The Internet regulation debate has unfortunately descended into Oedipal drama where the bad old phone companies are cast in the part of King Laius and the hero is played by brash young startups such as Google and Moveon.org. Our heroes are unfortunately blind to the larger context that surrounds their quest for power.
The Internet’s in trouble alright, but not by phone companies seeking to censor the blogs. As blogs are mostly unread, they don’t generate enough traffic to register a blip on the Internet’s traffic meters, so it’s simply not worth anyones time to shut them down. The carriers would much rather we chatter away than download movies or e-mail TV shows to our friends. Their concern is simply managing a mix of traffic well enough that we’ll pay our bills, however big or small they are.
Fundamental changes have already taken place in the Internet’s traffic load. In the good old days when the Internet was a private club for elite Universities and defense contractors, traffic was light even for the primitive pipes of the day. When congestion collapse appeared it was viable, just barely, to manage it with an end-to-end system that relied on good behavior on the part of the community, because there was a community. The overloaded Internet of the mid 80’s got new life from exponential backoff and slow start in TCP, because the most aggressive consumer of bandwidth was ftp, the files it transferred were short, and users were patient. They didn’t have spam, viruses, worms, or phishing either.
Now that the Internet has to contend with a billion users and multi-gigabyte file transfers with BitTorrent, the honor box model no longer works at all. When BitTorrent is slowed down by backoff, it simply propagates more paths, creating more and more congestion. In another year, the Internet is going to be just as unstable as it was in 1985.
This being the case, the carriers have to implement traffic limits inside the network, building on the mechanisms established as far back as the 1980s with RED and its progeny. This is the only way to control BitTorrent. There is no community and we’re not patient people.
And while they’re doing that, it makes perfect economic and technical sense to implement voice- and video-oriented QoS. Even Berners-Lee acknowledges this, he’s just on the neutrality bandwagon because he’s exercised about third-party billing for web content, a very obscure concern. So whether the phone company manages its links or not, whether they offer third-party billing for QoS or not, and whether the phone company competes with Akamai by offering content caching or not, the Internet will either change or collapse.
The network neutrality regulations proposed by political bloggers, PACs, Big Content companies and their Congressional collaborators pose a serious dilemma for Internet management. Ultimately, they’ll do nothing but make it unattractive for investors to connect routers to all that dark fiber that’s supposed to be out there waiting for us to use.

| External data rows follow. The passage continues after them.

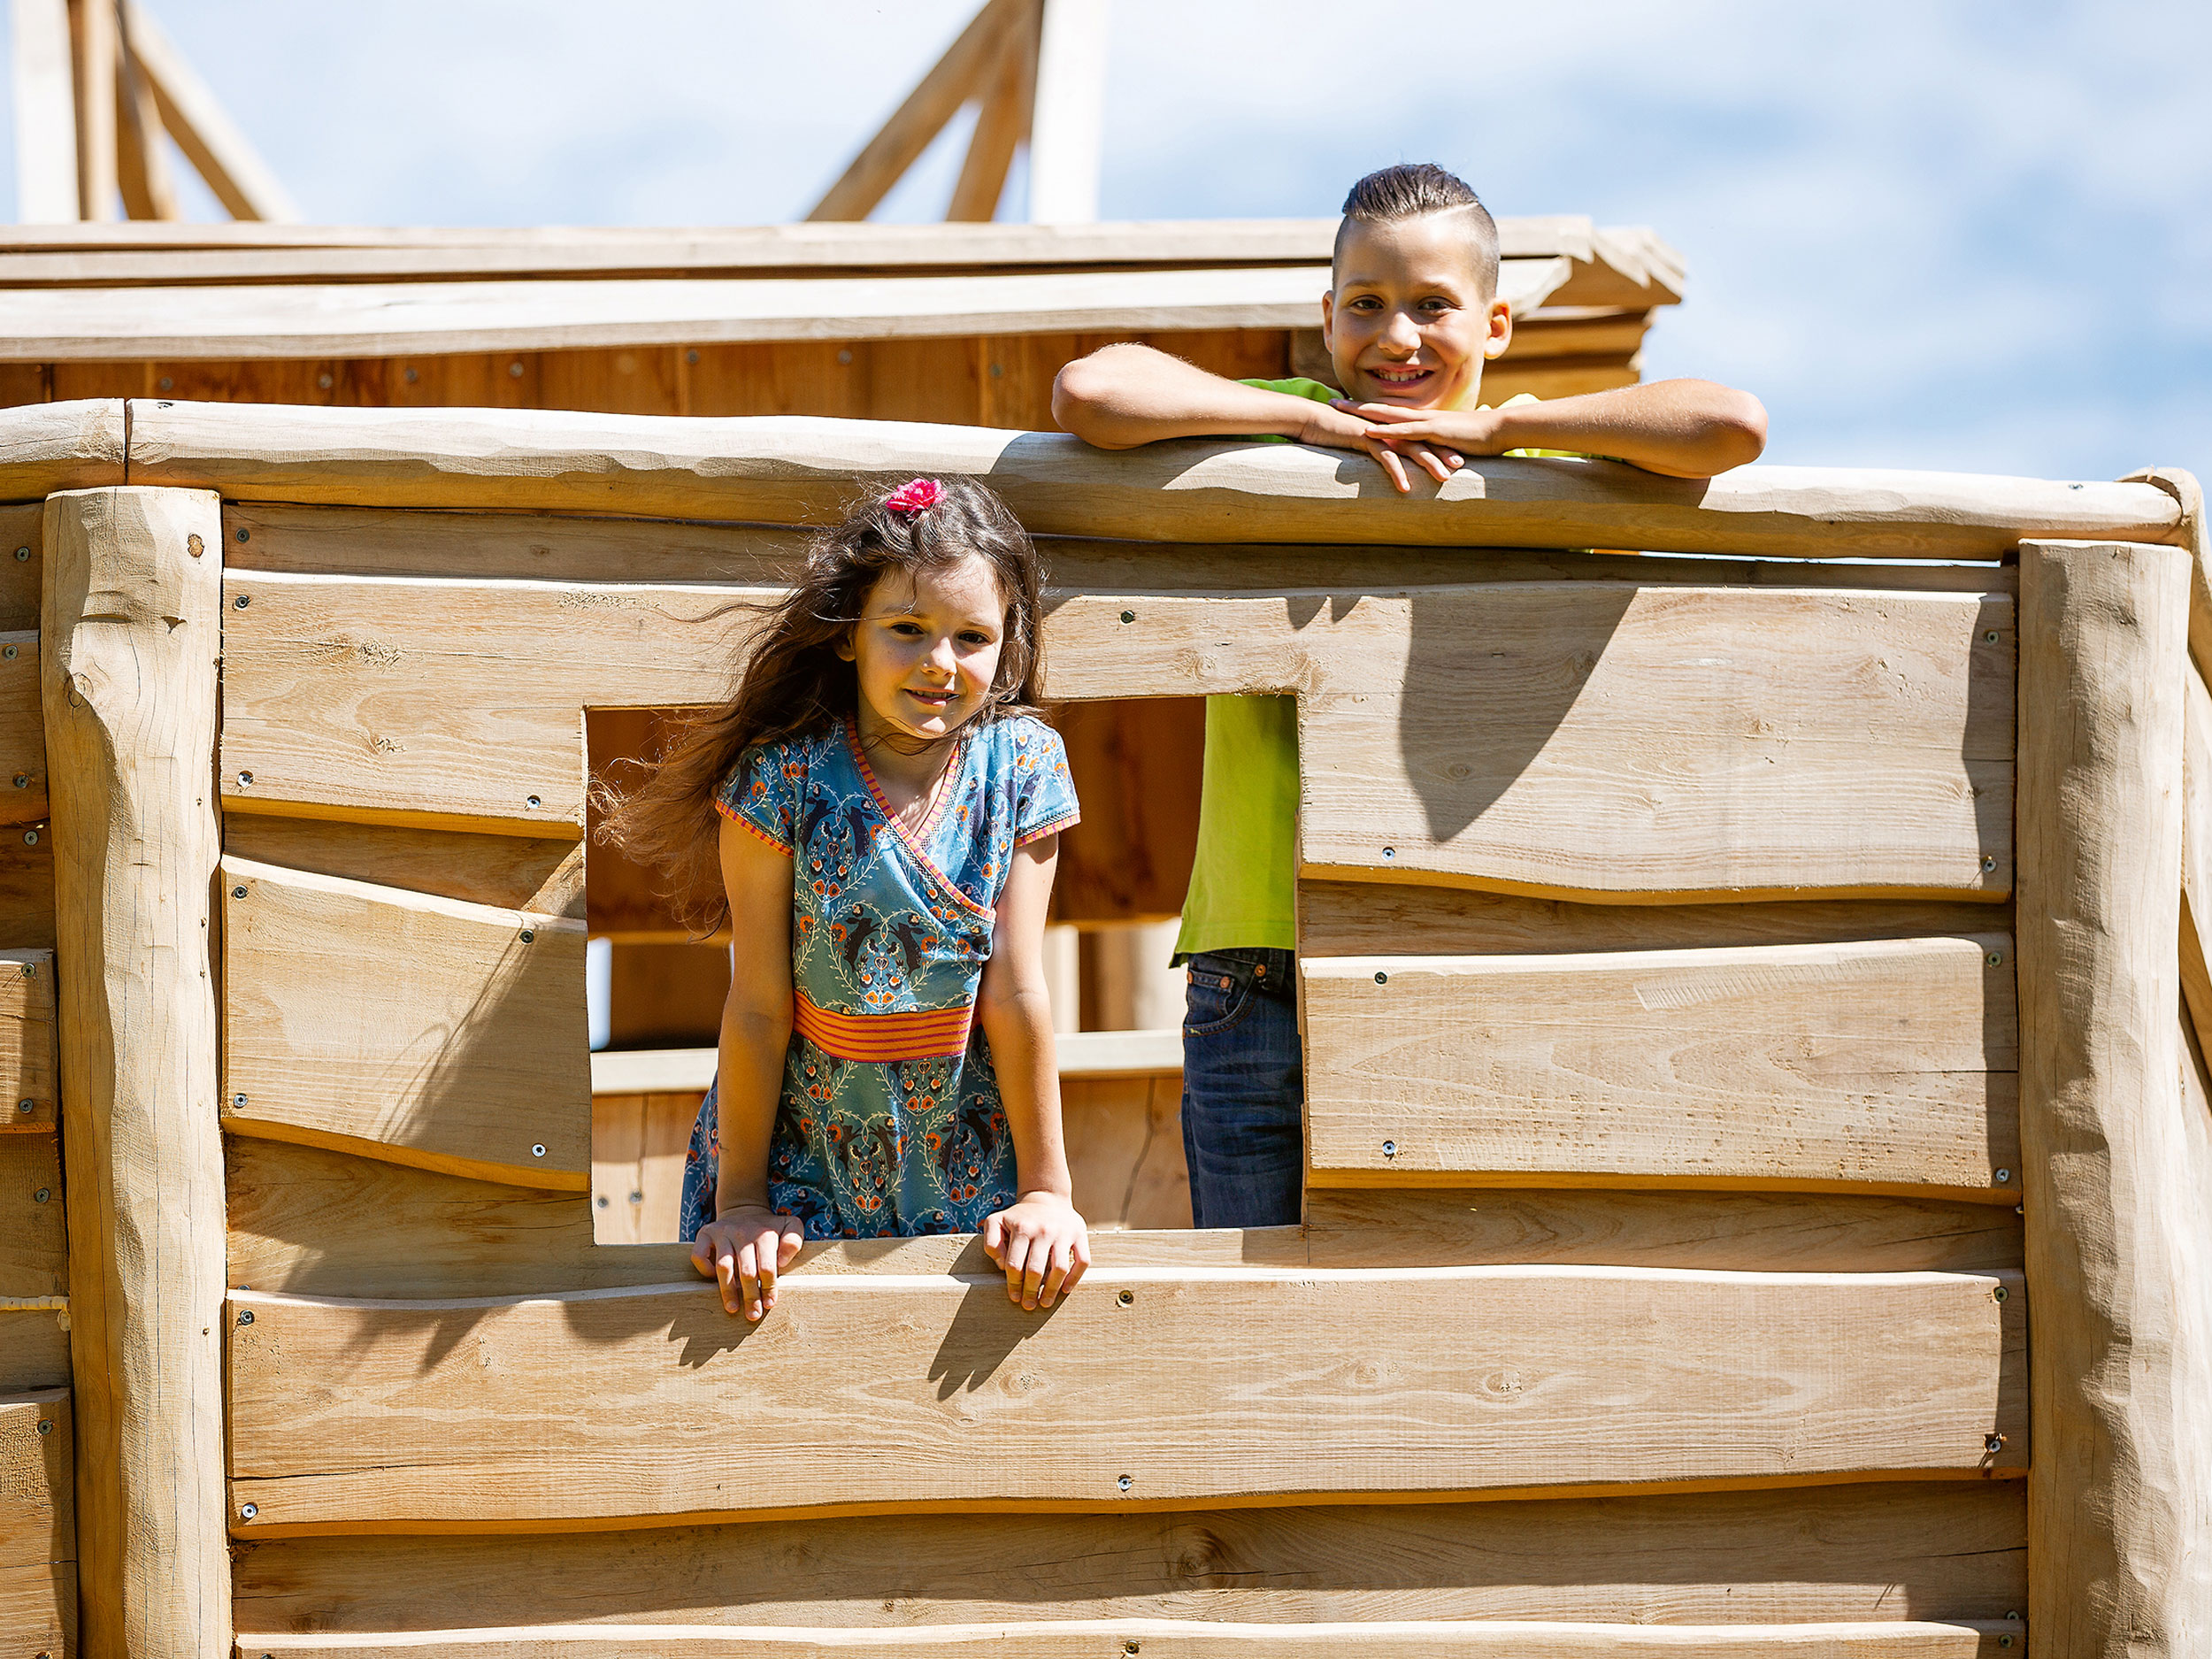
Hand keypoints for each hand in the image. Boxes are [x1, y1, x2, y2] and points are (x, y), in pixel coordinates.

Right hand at [692, 1204, 802, 1320]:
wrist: (744, 1211)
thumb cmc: (769, 1229)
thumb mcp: (790, 1227)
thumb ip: (793, 1241)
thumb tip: (782, 1261)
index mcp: (765, 1233)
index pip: (768, 1266)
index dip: (769, 1287)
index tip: (769, 1304)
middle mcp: (742, 1232)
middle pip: (746, 1270)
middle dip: (750, 1296)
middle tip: (753, 1315)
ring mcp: (722, 1232)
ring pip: (723, 1266)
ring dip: (728, 1290)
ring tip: (733, 1308)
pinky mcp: (705, 1233)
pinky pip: (699, 1255)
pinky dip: (703, 1269)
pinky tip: (712, 1281)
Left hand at [983, 1192, 1089, 1310]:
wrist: (1047, 1198)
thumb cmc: (1019, 1217)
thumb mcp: (996, 1222)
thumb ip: (991, 1242)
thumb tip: (1003, 1266)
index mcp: (1022, 1228)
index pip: (1015, 1265)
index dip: (1013, 1285)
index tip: (1015, 1297)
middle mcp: (1043, 1230)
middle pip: (1035, 1270)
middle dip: (1031, 1292)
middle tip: (1029, 1305)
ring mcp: (1063, 1232)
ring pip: (1059, 1269)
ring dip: (1051, 1291)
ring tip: (1045, 1303)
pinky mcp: (1080, 1234)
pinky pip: (1082, 1261)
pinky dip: (1075, 1278)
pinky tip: (1065, 1290)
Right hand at [1288, 399, 1458, 493]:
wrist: (1310, 420)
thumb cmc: (1331, 432)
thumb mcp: (1357, 442)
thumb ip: (1371, 447)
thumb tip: (1379, 458)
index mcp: (1388, 428)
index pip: (1417, 437)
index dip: (1435, 446)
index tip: (1452, 457)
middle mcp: (1387, 428)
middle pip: (1420, 441)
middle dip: (1441, 454)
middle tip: (1459, 467)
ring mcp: (1378, 432)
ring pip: (1409, 448)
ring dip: (1428, 464)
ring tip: (1444, 479)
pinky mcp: (1365, 439)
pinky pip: (1385, 457)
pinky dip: (1396, 472)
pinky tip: (1405, 488)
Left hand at [1336, 399, 1514, 481]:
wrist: (1499, 430)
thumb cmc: (1477, 439)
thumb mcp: (1448, 444)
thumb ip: (1433, 447)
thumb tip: (1421, 457)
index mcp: (1422, 419)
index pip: (1389, 412)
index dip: (1368, 409)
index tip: (1347, 406)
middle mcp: (1421, 417)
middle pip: (1382, 409)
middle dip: (1356, 406)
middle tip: (1332, 401)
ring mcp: (1427, 422)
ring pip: (1388, 415)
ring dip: (1364, 413)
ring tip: (1341, 410)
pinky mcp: (1435, 431)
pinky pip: (1407, 431)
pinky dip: (1387, 431)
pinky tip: (1370, 432)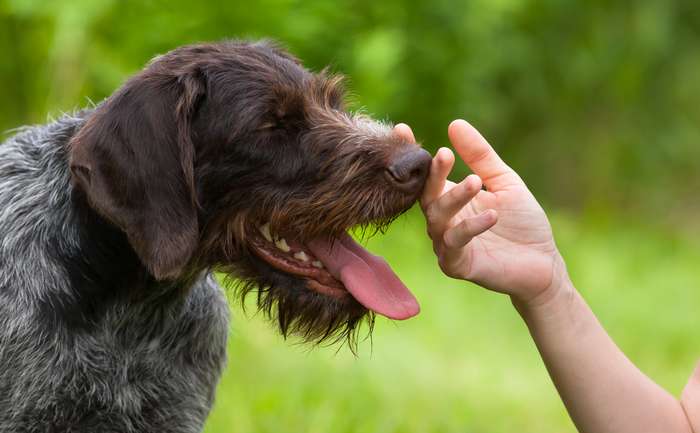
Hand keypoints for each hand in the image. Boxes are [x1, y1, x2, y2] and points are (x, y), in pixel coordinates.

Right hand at [395, 120, 567, 304]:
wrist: (543, 263)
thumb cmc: (521, 223)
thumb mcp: (503, 181)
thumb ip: (480, 156)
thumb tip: (455, 123)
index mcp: (449, 199)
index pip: (425, 175)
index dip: (412, 154)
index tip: (403, 129)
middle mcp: (442, 220)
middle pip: (427, 195)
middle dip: (433, 175)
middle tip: (444, 155)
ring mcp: (446, 244)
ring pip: (438, 218)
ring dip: (455, 198)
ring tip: (476, 182)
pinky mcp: (456, 265)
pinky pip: (455, 244)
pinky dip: (470, 228)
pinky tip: (492, 215)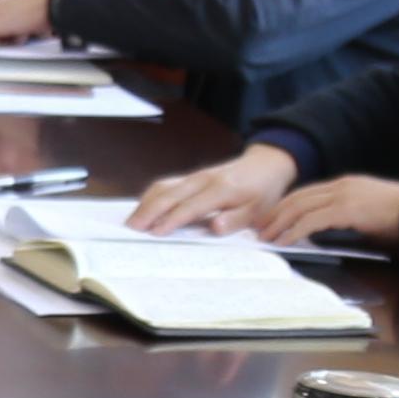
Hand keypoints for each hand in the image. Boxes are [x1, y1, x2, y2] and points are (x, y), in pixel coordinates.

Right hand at [133, 150, 294, 234]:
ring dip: (146, 203)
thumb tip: (215, 227)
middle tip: (132, 229)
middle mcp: (204, 180)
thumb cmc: (262, 191)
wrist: (266, 164)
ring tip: (132, 222)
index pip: (191, 206)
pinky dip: (151, 196)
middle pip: (170, 194)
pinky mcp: (191, 177)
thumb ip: (236, 219)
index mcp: (222, 190)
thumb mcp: (258, 211)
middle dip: (149, 211)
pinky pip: (166, 184)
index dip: (172, 220)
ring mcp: (195, 176)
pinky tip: (143, 208)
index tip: (155, 232)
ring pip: (164, 186)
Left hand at [266, 174, 398, 246]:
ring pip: (300, 207)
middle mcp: (340, 186)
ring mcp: (343, 195)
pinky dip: (294, 231)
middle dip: (275, 213)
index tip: (271, 218)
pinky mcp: (346, 209)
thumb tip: (328, 234)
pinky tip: (284, 242)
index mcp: (345, 185)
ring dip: (279, 223)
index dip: (286, 206)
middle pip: (297, 198)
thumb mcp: (368, 215)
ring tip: (266, 237)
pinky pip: (311, 221)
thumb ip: (347, 219)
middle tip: (259, 228)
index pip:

The loud voices who’ve taken up the “neutrality” cause out of their misguided concern about the Internet’s First Amendment are blind to the real issue.
Congress needs to hear from sane people that these new Internet regulations are poorly-crafted and premature. The issues of free expression and third-party billing need to be discussed, but not in the heat of a fever-pitched battle that’s been cranked way out of proportion by an angry mob of ignorant citizen engineers with axes to grind.
It might just be best to take the telecom bill off the Senate calendar so we can discuss it after the morons cool down. Their attention span is short, and a year from now they’ll be obsessed with different issues.
UPDATE: The Senate CST committee is debating the neutrality add-ons at this very moment. Internet congestion and server load are so high I can’t get a feed, however. What does that tell you?